Duane “Keffe D” Davis é condenado pelo assassinato de Tupac Shakur em 1996

Por Márcio Jandrey, Portal América.

Duane “Keffe D” Davis foi considerado culpado nesta segunda-feira (31) por organizar o assassinato do rapper Tupac Shakur, morto após ser baleado em Las Vegas em setembro de 1996. O veredicto representa a primeira condenação relacionada ao crime, que permaneceu durante quase três décadas sem que ninguém fosse responsabilizado judicialmente.
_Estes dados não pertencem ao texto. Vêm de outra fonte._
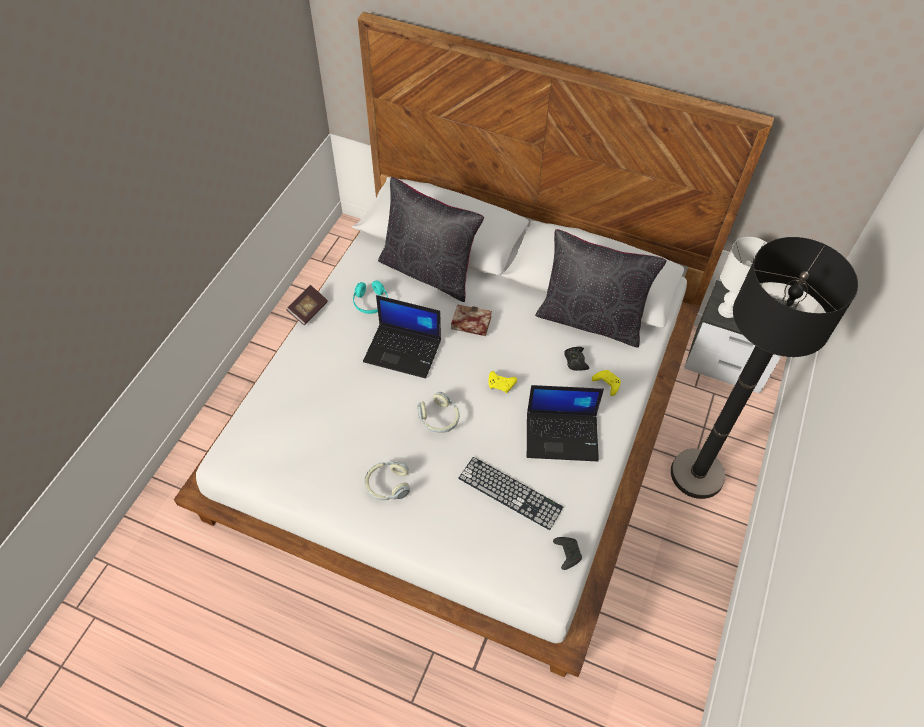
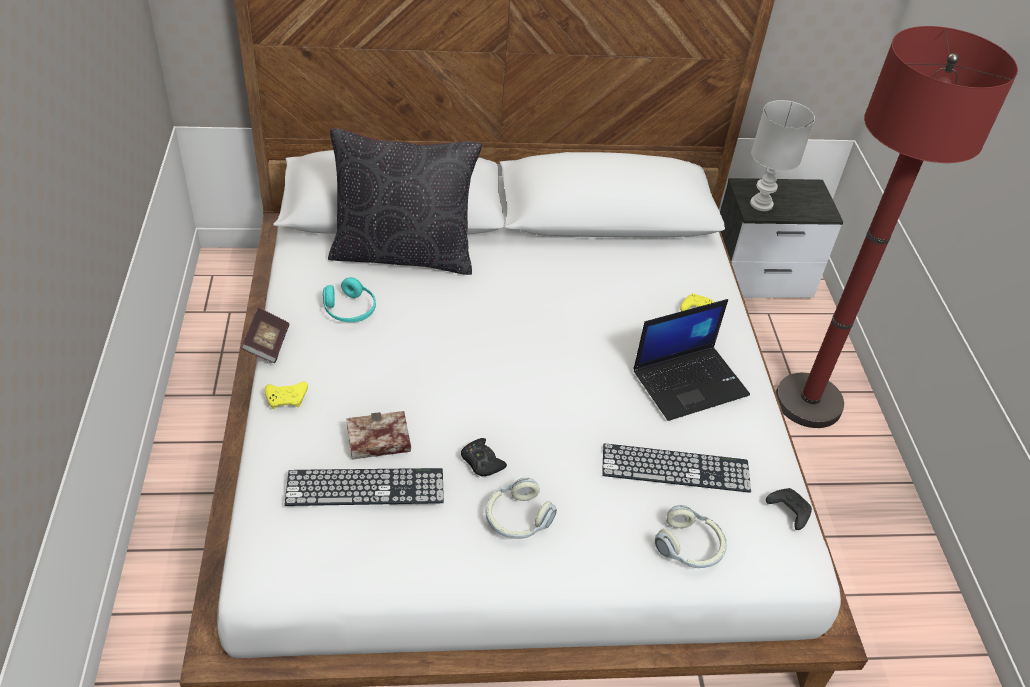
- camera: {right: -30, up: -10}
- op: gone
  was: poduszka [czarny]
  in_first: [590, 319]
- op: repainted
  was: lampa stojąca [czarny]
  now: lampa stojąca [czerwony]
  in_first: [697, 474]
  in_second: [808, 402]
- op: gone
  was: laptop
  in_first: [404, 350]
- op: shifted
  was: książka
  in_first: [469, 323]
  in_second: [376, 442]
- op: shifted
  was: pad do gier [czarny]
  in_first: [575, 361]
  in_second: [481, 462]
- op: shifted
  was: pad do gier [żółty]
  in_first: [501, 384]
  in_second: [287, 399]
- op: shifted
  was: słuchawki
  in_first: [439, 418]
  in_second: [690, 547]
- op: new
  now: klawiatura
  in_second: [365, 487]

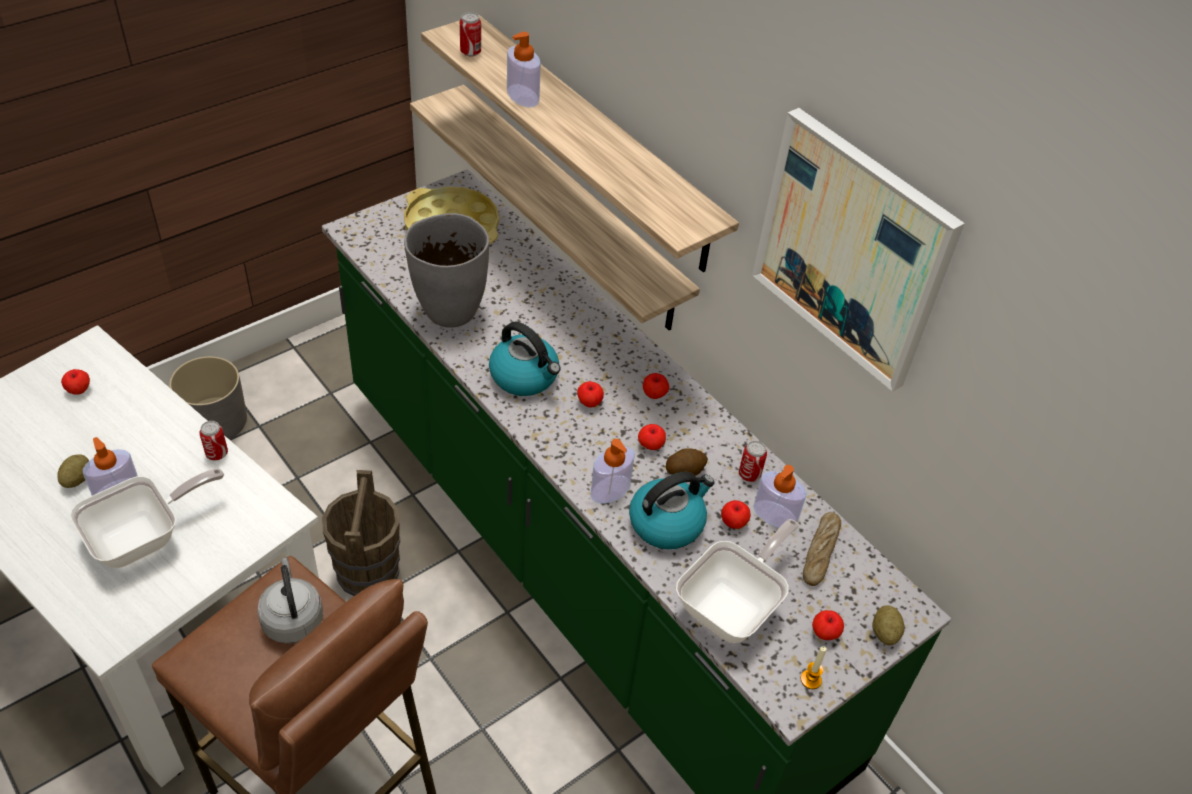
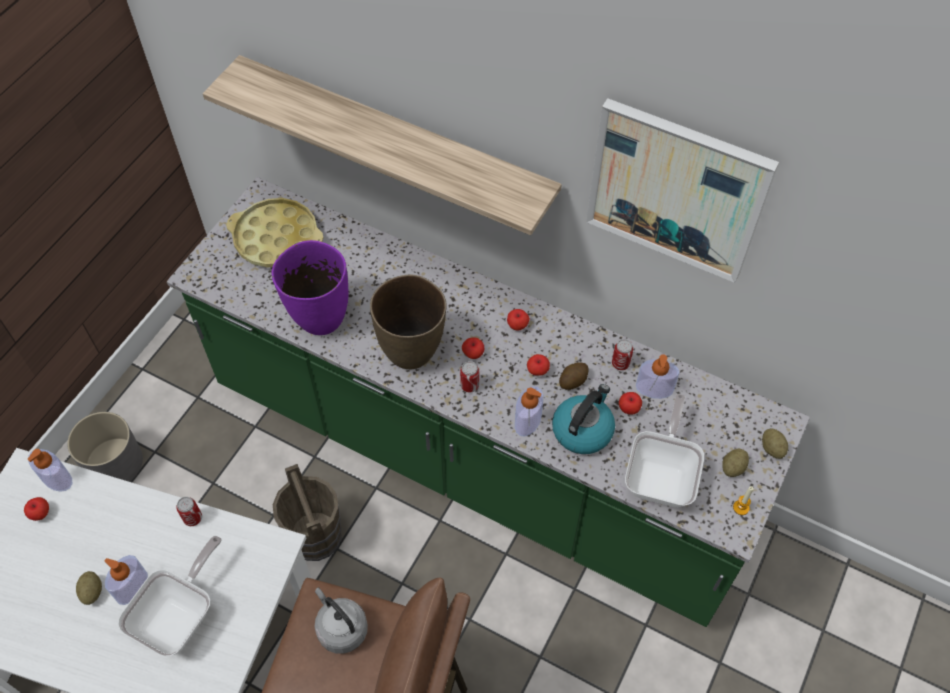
- camera: {right: -20, up: 10}
- op: shifted
  was: puszka
  in_first: [470, 52]
  in_second: [469, 385]
- op: shifted
  was: dozownik mydła
  in_first: [523, 96]
  in_second: [57, 478]
- op: gone
  was: półka
  in_first: [570, 207]
- op: repainted
  was: wazon [szary]
  now: wazon [fioletowy]
  in_first: [449, 311]
  in_second: [319, 318]
- op: swapped
  was: czajnik
  now: wazon [brązowy]
  in_first: [525, 376]
  in_second: [412, 352]
- op: gone
  was: chleb
  in_first: [820, 552]
- op: swapped
  was: jabłko
  now: ziemniak
  in_first: [824, 633]
  in_second: [733, 467]

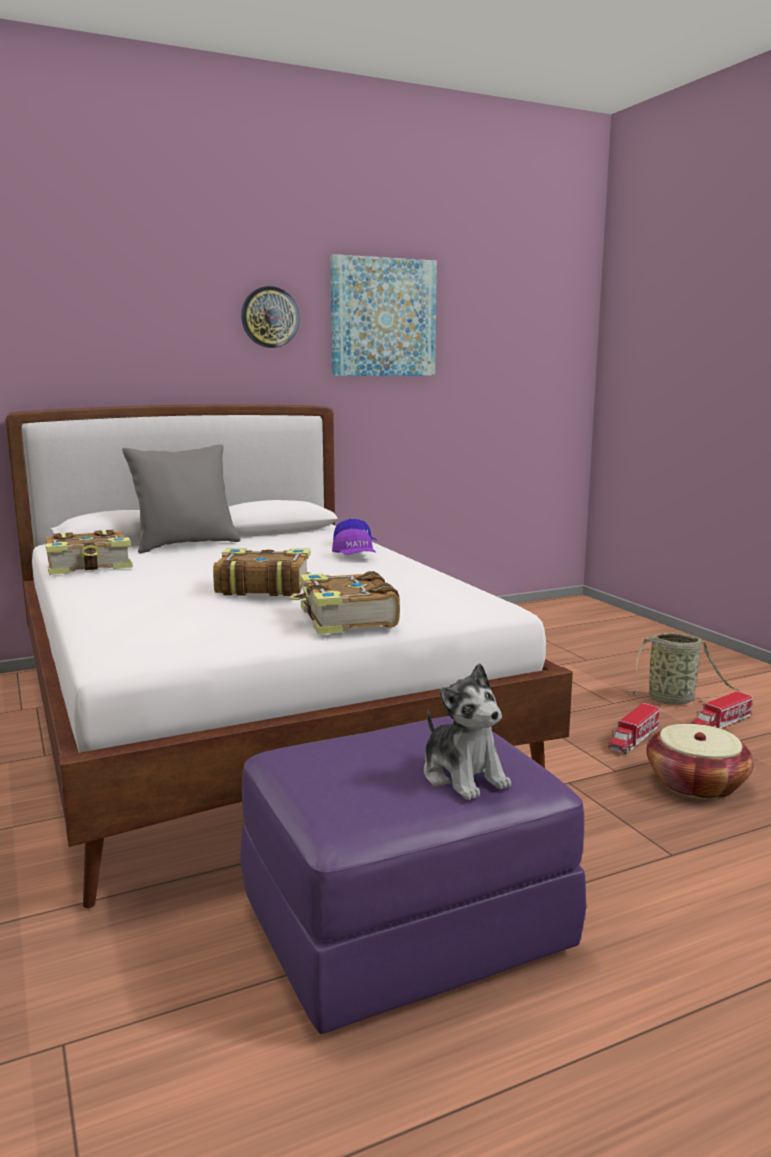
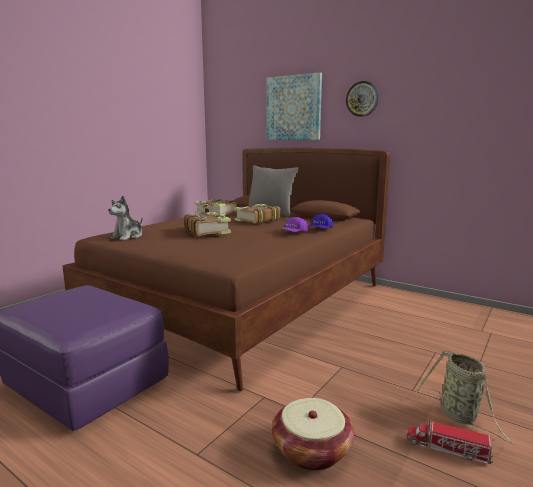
- camera: {right: 60, up: 0}
- op: shifted
  was: obraz
  in_first: [383, 317]
  in_second: [293, 108]
- op: repainted
  was: łóżko [biały]
  now: łóżko [brązowy]
  in_first: [251, 723]
  in_second: [245, 303]
- op: shifted
  was: książka
  in_first: [346, 619]
  in_second: [256, 220]
- op: shifted
  was: pluszak
  in_first: [463, 776]
  in_second: [128, 236]
- op: gone
  was: ciężarówka zabawkowa
  in_first: [633, 739]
Davis, de 63 anos, foi condenado por homicídio com uso de arma letal e pode receber pena de prisão perpétua. O júri chegou à decisão após cerca de três horas de deliberação, encerrando um julgamento que durou várias semanas e contou com depoimentos de 24 testemunhas da acusação e três apresentadas pela defesa.

A promotoria sustentou que Davis conseguiu a arma utilizada no ataque e participou da organização da ação contra Tupac e Marion “Suge” Knight, cofundador da gravadora Death Row Records. Segundo os promotores, o crime ocorreu como retaliação depois que Tupac, Knight e integrantes do grupo que os acompanhava agrediram Orlando “Baby Lane” Anderson, sobrinho de Davis, horas antes do tiroteio. Tupac estava em um carro parado em um semáforo na noite de 7 de setembro de 1996 quando um Cadillac branco se aproximou e diversos disparos foram feitos. O rapper morreu seis dias depois em consequência dos ferimentos, enquanto Knight também foi atingido, mas sobreviveu. A acusação não afirmou que Davis tenha efetuado os disparos, mas argumentou que ele forneceu a arma e participou do planejamento do ataque, o que permite responsabilizá-lo pelo homicídio de acordo com a legislação de Nevada.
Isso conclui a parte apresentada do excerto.